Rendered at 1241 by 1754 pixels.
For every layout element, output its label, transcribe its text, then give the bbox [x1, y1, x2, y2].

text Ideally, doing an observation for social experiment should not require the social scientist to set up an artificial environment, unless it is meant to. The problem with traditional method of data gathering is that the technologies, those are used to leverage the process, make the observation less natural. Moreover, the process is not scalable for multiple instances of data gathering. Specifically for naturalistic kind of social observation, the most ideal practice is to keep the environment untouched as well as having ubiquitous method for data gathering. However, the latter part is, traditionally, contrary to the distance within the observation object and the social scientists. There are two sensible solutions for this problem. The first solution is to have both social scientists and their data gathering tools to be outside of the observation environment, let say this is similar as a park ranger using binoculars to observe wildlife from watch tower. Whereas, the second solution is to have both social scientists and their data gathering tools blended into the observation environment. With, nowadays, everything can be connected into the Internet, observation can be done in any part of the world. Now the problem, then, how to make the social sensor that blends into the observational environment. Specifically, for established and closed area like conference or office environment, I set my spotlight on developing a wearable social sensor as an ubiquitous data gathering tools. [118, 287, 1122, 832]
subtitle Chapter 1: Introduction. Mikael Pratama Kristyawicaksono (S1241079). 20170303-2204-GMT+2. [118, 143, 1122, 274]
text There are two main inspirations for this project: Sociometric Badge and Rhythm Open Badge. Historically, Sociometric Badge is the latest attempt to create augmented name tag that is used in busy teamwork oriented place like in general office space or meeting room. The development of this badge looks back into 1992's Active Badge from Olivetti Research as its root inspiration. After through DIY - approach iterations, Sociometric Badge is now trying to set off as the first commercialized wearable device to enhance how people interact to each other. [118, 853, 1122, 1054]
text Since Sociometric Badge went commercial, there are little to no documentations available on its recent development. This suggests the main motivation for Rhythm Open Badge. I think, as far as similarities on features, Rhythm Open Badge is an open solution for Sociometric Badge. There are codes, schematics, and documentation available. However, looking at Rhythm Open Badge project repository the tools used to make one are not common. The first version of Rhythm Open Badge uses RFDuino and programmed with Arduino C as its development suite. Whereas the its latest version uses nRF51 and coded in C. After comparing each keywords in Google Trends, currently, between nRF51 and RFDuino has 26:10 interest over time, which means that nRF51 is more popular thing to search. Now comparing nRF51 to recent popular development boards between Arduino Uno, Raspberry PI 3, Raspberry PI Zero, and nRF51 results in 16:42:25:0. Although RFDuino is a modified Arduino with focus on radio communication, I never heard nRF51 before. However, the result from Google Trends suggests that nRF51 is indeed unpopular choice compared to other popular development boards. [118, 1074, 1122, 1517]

────────────────────

> [Task details] Pull out the lines of the data from the very first one through the line with "For every layout", and copy them character for character.

> [Exercise result]
Rendered at 1241 by 1754 pixels.
For every layout element, output its label, transcribe its text, then give the bbox [x1, y1, x2, y2].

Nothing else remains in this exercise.